His most recent promotion and assignment brings Bentley back to his roots, where his career, and family began.  To understand Ryan Bentley’s success and motivation, you must understand his family history.  Before his career in law enforcement began,  Bentley married into the family of longtime City of Hornell Chief of Police Paul Crowe.  Bentley makes it very clear that his inspiration, mentor, and idol is his late father in law:

Captain Bentley and Chief Crowe

“One of my heroes and best friends was my father-in-law, the late Paul Crowe  He encouraged me to pursue a career of selfless service in law enforcement and guided me each step of the way.  He recently passed away, about a month from accepting this promotion, but (my family and I) all know he would be honored that I get the opportunity to serve these great communities in this role.”

Crowe retired from the Hornell Police Department in 2007, allowing Ryan and Paul to serve together for two years, albeit for different agencies.  That is a big point of pride for Bentley and his extended family, who are still grieving after the loss of Paul in September 2023.  

Ryan explains that if not for Crowe, he may not have followed a career in law enforcement at all.  As a lawman himself, Crowe saw potential in the charactar and personality of Bentley as a future police officer.  That encouragement and direction proved to be the start of another impressive career of public service.  Looking back at his stellar service to New York State, Captain Bentley gives much of the credit to the mentoring, guidance, and love of his father-in-law.  It is safe to say that Chief Crowe is still motivating and inspiring Captain Bentley to this day.

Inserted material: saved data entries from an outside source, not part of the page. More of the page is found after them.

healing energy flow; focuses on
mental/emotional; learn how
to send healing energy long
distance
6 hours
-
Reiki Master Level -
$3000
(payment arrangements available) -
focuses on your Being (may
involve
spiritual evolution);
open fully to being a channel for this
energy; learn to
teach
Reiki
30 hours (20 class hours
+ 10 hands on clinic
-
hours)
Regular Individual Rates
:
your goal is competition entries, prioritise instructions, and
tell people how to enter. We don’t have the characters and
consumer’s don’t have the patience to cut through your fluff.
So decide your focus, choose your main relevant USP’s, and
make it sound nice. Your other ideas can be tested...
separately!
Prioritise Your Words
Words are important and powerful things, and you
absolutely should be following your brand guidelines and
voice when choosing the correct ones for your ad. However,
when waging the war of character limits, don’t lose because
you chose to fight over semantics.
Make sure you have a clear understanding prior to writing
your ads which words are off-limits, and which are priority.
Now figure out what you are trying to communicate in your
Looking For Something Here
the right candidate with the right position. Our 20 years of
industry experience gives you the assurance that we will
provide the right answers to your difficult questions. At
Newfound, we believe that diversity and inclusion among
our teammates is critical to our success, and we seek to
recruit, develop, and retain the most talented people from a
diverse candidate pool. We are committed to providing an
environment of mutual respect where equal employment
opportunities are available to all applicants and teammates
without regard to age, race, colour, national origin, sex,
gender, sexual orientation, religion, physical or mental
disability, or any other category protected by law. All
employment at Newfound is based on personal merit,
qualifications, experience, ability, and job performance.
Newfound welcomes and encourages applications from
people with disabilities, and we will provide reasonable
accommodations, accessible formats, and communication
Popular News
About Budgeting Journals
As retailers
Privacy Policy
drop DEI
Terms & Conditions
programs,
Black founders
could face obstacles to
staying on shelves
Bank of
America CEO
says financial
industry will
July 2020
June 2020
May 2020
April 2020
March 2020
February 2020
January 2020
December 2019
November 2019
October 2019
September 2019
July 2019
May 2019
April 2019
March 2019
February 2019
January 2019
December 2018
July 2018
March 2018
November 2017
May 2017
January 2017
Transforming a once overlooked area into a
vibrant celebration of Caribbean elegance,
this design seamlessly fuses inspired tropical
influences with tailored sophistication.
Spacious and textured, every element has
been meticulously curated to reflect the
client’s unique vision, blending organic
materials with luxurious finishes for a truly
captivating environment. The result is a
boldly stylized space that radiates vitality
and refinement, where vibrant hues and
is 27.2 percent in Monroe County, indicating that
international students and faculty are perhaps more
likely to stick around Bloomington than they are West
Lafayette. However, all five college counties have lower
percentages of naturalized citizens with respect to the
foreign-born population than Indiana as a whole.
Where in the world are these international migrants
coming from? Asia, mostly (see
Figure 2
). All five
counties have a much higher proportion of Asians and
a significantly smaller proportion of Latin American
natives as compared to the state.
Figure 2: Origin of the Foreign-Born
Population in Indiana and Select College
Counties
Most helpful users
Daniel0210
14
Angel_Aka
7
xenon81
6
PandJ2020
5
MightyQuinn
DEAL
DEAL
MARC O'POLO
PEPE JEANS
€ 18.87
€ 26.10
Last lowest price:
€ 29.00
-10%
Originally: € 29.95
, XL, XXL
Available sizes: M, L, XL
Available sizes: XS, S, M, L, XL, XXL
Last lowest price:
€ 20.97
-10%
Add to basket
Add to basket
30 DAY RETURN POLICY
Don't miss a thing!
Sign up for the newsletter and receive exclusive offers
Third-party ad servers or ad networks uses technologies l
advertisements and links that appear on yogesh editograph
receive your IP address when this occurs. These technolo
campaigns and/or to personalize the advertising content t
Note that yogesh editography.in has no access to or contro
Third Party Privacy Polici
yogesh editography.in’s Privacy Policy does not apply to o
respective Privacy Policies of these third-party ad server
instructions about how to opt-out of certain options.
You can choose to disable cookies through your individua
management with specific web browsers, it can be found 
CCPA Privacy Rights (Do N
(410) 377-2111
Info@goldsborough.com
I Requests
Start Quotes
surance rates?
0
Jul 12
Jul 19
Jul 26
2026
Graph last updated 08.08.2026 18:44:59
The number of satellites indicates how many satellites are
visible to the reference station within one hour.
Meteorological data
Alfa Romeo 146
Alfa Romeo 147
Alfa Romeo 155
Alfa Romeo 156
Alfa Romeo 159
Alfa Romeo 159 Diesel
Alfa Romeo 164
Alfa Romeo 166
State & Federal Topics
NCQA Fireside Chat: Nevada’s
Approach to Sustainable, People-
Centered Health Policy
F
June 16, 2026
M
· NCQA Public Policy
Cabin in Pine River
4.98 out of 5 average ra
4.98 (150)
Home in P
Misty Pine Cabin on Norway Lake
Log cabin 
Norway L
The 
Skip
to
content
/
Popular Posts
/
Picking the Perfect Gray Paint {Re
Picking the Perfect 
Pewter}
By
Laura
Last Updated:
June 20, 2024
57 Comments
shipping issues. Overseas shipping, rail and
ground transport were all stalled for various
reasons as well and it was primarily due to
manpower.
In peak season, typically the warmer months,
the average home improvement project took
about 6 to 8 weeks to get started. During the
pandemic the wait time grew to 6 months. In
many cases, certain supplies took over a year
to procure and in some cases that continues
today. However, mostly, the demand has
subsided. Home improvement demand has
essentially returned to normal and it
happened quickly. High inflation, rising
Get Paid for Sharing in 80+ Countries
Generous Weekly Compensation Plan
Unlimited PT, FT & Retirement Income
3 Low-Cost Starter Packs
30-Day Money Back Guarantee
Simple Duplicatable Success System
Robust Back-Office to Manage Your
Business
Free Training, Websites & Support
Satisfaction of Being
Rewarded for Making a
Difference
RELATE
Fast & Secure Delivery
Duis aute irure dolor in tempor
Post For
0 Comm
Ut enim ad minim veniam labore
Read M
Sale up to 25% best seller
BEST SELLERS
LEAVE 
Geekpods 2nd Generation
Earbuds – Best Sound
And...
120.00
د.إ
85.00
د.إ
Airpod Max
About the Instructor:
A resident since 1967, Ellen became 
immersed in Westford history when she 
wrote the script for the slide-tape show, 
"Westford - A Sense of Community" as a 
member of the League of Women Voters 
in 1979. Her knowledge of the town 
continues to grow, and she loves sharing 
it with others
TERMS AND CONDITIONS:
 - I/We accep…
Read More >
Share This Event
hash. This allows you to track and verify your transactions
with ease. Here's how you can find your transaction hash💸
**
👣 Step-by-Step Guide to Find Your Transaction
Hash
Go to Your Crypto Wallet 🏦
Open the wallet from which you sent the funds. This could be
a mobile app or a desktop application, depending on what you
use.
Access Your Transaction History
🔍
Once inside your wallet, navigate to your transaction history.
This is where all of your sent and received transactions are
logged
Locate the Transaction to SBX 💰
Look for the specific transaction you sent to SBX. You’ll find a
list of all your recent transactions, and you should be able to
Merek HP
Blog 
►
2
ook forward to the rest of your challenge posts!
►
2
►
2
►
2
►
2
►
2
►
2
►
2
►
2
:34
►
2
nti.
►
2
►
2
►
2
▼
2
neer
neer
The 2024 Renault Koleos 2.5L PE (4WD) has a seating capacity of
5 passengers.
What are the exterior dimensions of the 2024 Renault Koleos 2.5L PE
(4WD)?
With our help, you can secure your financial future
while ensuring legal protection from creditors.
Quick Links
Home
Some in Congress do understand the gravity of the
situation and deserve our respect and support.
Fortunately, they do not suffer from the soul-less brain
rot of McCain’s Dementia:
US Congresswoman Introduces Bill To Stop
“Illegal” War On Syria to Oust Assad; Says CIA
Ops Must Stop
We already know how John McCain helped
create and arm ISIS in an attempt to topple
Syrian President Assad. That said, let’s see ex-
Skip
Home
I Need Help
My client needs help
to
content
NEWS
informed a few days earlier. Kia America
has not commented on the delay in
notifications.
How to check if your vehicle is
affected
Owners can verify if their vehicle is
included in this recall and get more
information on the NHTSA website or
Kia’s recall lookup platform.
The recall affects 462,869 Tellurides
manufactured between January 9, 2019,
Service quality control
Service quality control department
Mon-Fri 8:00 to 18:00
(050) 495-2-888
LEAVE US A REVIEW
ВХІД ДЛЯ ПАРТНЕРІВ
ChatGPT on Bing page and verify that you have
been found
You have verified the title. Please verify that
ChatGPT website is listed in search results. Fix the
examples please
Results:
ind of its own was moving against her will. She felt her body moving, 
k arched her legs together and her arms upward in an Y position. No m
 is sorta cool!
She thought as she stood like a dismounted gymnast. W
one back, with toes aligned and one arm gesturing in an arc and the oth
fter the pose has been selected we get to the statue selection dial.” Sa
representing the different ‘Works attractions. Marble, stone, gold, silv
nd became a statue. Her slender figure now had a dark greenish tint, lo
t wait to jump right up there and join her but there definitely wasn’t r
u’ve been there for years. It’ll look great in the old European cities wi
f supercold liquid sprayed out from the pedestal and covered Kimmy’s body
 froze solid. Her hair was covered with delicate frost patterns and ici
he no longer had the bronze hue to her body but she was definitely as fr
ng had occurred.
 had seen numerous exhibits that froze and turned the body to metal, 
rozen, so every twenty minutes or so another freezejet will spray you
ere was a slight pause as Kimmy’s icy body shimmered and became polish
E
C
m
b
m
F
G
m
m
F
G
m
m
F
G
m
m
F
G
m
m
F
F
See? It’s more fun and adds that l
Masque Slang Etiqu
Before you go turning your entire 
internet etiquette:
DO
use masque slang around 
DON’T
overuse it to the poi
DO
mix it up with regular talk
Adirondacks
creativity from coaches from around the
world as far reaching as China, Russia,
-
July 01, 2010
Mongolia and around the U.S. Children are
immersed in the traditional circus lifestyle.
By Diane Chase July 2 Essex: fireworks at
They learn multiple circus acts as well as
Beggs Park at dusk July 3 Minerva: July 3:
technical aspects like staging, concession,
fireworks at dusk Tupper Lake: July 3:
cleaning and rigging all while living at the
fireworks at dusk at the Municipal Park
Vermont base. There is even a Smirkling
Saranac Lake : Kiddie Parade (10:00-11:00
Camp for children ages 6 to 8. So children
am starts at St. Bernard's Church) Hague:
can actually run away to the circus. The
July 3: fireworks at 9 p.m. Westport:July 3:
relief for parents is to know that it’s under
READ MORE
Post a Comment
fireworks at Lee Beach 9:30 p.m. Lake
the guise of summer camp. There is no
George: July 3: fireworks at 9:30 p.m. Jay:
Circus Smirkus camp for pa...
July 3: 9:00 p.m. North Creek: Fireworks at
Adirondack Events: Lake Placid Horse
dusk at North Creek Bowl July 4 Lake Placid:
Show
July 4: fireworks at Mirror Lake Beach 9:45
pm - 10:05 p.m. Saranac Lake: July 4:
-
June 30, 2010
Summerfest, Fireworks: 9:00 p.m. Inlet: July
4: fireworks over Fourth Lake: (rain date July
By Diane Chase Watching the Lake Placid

Moving back to serve the same community that his father-in-law served with distinction is a “full circle” for Bentley and a great “honor.”

One of his first priorities as a Zone Commander will be recruiting the next generation of NYS Police.  While recruitment numbers for the state police have improved post-pandemic, the job of bringing new talent into the ranks is at the top of the list for Captain Bentley.  More important is recruiting local men and women to consider a career in law enforcement.  Bentley serves as prime example for his belief that the quality of police work and community engagement improves when those who are locally invested can “protect and serve.”